No good deed goes unpunished, of course, and eventually the president disappoints her by promising a homecoming to the White House that he has no intention of delivering. This small betrayal is nothing, however, compared to the evil sorcery of Tripp, who “brainwashes” Monica. Like Dorothy in the poppy field, Monica is put to sleep by Tripp, her will anesthetized. Assisted by malevolent flying monkeys (one of Starr’s men is compared to a dog, while another is a “revolting specimen of humanity”), Tripp at last maneuvers Monica into the special prosecutor’s dark castle, where Monica contemplates jumping out the window rather than hurting the man she loves by compromising her code of loyalty. Tortured by the “image of a shackled Susan McDougal,” Monica’s mother rushes to her aid, though, and together the two stand firm against their enemies. Soon, Monica’s father, partially estranged from her, joins in her defense and proves his valor. Like the Cowardly Lion, he finds inside himself a warrior spirit that none were sure he had. By means of sheer mental toughness and solidarity, the reunited family overcomes Starr (whom the overstimulated Morton dubs “a personification of the ‘Big Brother’ of Orwell’s future”), and Monica, sadder and wiser, learns a lesson that, deep down, she probably always knew.

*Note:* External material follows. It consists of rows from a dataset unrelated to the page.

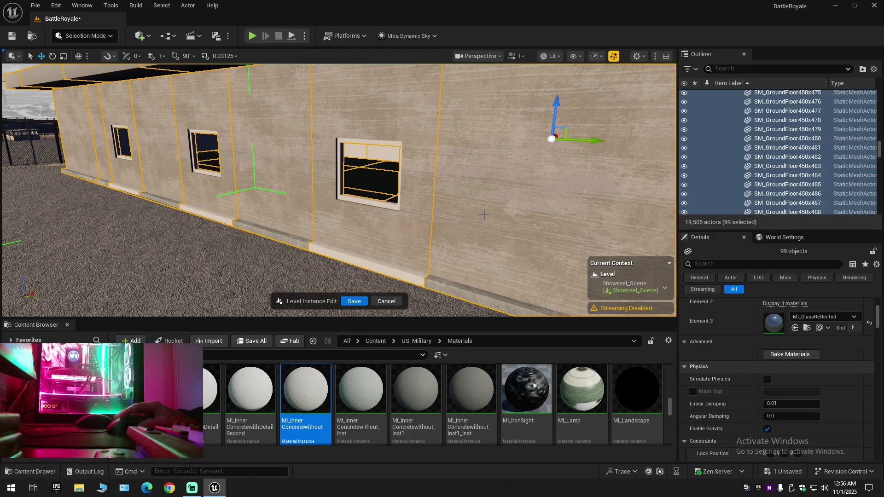
{"action": "scroll", "coordinate": [764, 319], "scroll_direction": "up", "scroll_amount": 2}
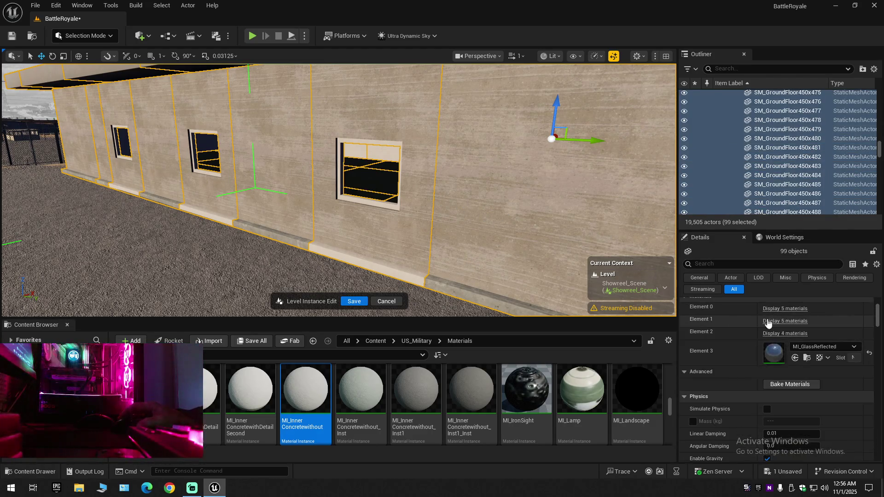
{"action": "left_click", "coordinate": [778, 308]}
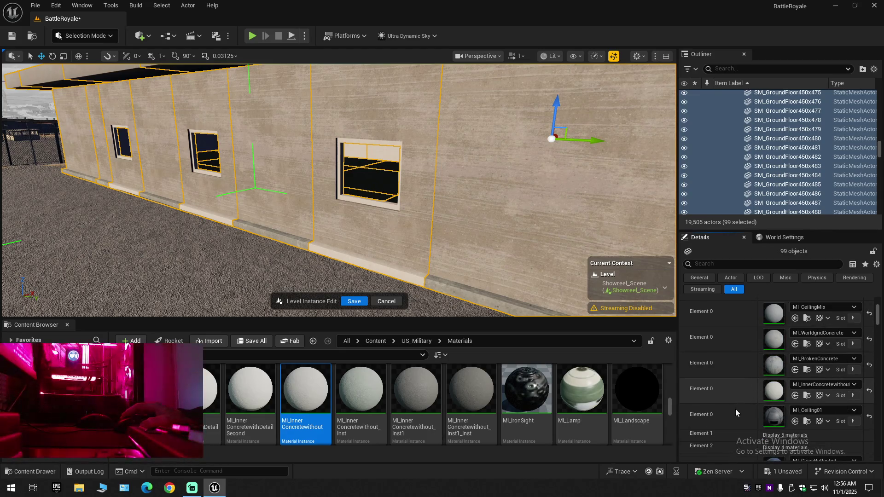
{"action": "left_click", "coordinate": [807, 345]}
{"action": "mouse_move", "coordinate": [240, 393]}
{"action": "left_mouse_down"}
{"action": "mouse_move", "coordinate": [291, 348]}
{"action": "mouse_move", "coordinate": [379, 221]}
{"action": "mouse_move", "coordinate": [372, 280]}
{"action": "left_mouse_up"}
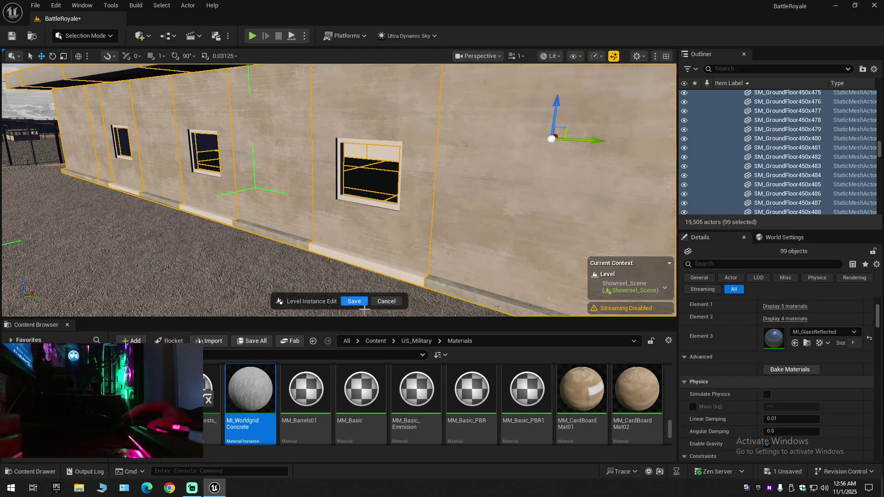
{"action": "left_click_drag", "start_coordinate": [244, 390], "coordinate": [377, 266]}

Back on the farm, what she wishes for now is “to find a loving partner, start a family, begin a useful career.” And true to her youthful ideals as a crusading psych major, she is even considering “undertaking volunteer work with disadvantaged children, teaching them reading skills.”

Monica has matured, her book assures us, and entered an “emotional convalescence.” One pictures her as one imagines she might picture herself. Like Dorothy, she lies in a sunlit sickbed, both grateful to be home and yet still weak after being whirled in the tornado. Around her, half-familiar faces look down, shining with sympathy. Even the president has wished her well. Unlike her Kansas predecessor, though, Monica hasn’t quite shaken off her Technicolor dreamworld. She sees herself still as a fairy-tale heroine, beset by snarling meanies and winged monsters. One wonders if she will ever fully wake up.